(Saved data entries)

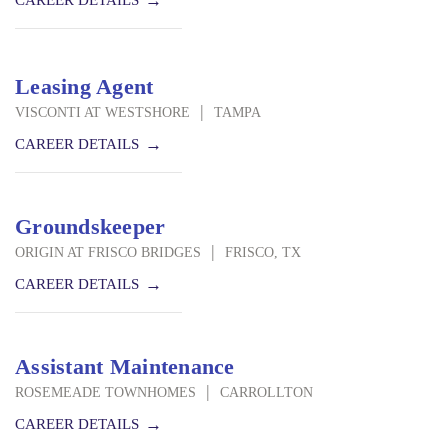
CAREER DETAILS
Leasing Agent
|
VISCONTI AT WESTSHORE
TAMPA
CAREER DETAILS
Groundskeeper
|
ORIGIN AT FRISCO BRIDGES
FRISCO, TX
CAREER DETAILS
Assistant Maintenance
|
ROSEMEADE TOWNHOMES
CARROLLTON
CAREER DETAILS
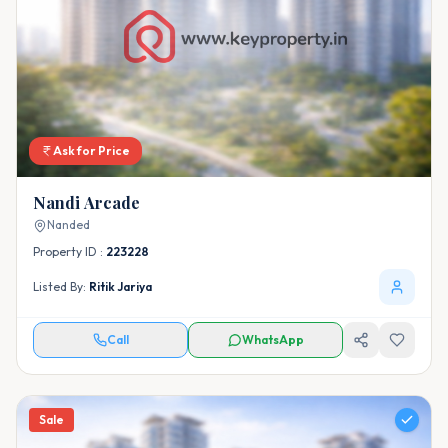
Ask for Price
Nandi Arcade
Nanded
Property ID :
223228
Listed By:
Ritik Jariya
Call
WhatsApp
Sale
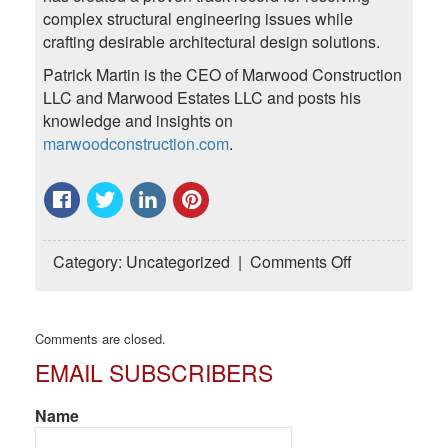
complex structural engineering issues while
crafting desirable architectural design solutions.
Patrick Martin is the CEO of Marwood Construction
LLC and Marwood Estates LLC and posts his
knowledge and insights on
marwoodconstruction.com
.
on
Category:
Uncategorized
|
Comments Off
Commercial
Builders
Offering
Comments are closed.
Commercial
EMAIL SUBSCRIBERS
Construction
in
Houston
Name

--

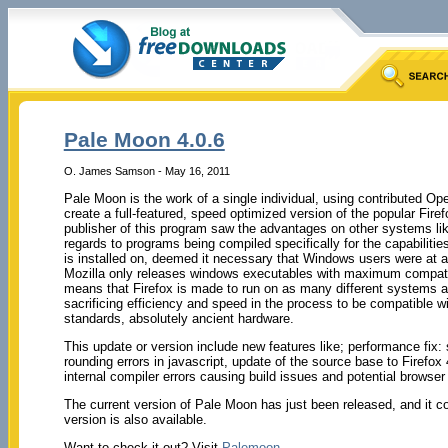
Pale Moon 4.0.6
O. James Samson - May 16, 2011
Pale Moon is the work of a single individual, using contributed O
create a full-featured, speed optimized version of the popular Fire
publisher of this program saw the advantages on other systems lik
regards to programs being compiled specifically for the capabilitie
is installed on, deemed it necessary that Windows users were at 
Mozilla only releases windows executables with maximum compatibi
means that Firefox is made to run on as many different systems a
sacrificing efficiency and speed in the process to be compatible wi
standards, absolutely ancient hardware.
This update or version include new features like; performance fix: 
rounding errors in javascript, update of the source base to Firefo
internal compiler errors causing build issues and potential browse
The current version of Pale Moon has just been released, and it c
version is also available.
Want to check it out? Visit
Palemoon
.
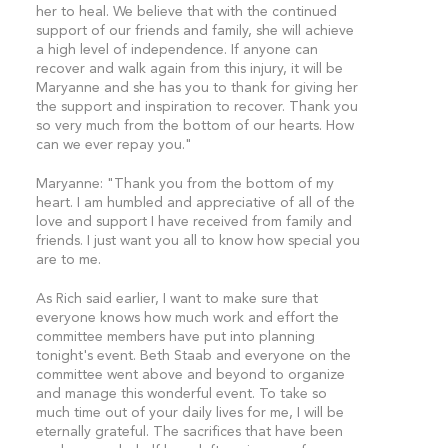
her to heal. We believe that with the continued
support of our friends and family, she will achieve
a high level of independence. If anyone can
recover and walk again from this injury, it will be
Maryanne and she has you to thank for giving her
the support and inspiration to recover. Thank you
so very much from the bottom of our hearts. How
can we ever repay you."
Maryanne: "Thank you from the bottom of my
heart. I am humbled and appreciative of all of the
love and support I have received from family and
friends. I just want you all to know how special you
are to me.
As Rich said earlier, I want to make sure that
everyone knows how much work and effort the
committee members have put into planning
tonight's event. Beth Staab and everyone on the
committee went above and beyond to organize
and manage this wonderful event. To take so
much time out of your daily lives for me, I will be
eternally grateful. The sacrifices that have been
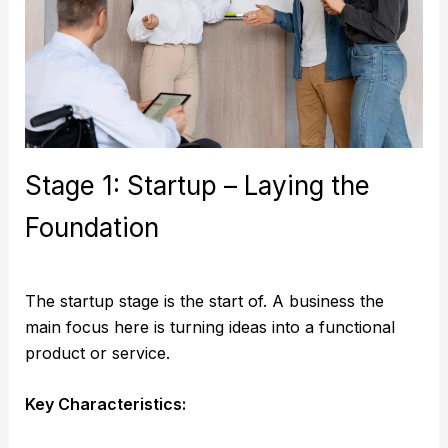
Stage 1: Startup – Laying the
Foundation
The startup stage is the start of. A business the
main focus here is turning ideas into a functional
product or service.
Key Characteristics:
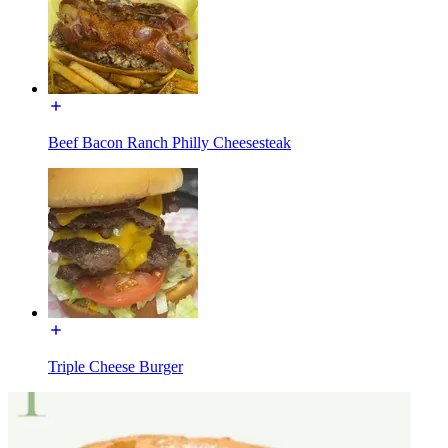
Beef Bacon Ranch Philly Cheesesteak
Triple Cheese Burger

* WORK TO BE COMPLETED
Work through the data and report how many of its lines hold the word "systems", giving only the figure.

* THE COMPLETED TASK
2